A multitenant solution has multiple planes, and each plane has its own responsibilities. The data plane enables users and clients to interact with a system. The control plane manages higher-level tasks, like access control, provisioning, and system maintenance, across all tenants to support platform administrators' tasks.

Diagram that shows a logical system design. A single control plane provides management across multiple tenant-specific data planes.

This article provides information about the responsibilities of control planes and how to design a control plane that meets your needs.

For example, consider a bookkeeping system for managing financial records. Multiple tenants store their financial records in the system. When users access the system to view and enter their financial records, they use the data plane. The data plane is likely the primary application component for your solution. Tenants typically view it as the main interface for using the system as intended.

In contrast, the control plane onboards new tenants, creates databases for each tenant, and performs other management and maintenance operations. Without a control plane, administrators must rely on manual processes. In some cases, data plane and control plane tasks become entangled, which overcomplicates solutions.

» **RAW DATA**:

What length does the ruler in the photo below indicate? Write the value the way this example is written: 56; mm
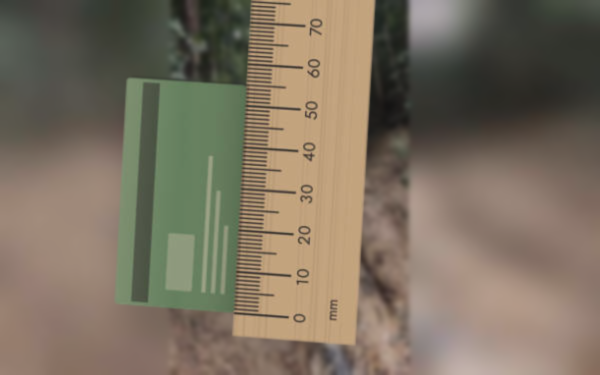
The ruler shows 55; mm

» **ACTIVITY LIST**:
[a] Answer these questions from the text on multitenant control planes:
(i) What does the data plane enable?
(ii) In the bookkeeping example, which plane do users use when they view and enter their financial records?
(iii) Without a control plane, what must administrators rely on?
[b] Retype part of the text on multitenant control planes, beginning at the words "A multitenant solution" and stopping after "tenant-specific data planes.".

» **SOLUTIONS TO THE TASKS**:
[a]
(i) The data plane enables users and clients to interact with a system.
(ii) They use the data plane.
(iii) Administrators must rely on manual processes.

[b]
A multitenant solution has multiple planes, and each plane has its own responsibilities. The data plane enables users and clients to interact with a system. The control plane manages higher-level tasks, like access control, provisioning, and system maintenance, across all tenants to support platform administrators' tasks.

Diagram that shows a logical system design. A single control plane provides management across multiple tenant-specific data planes.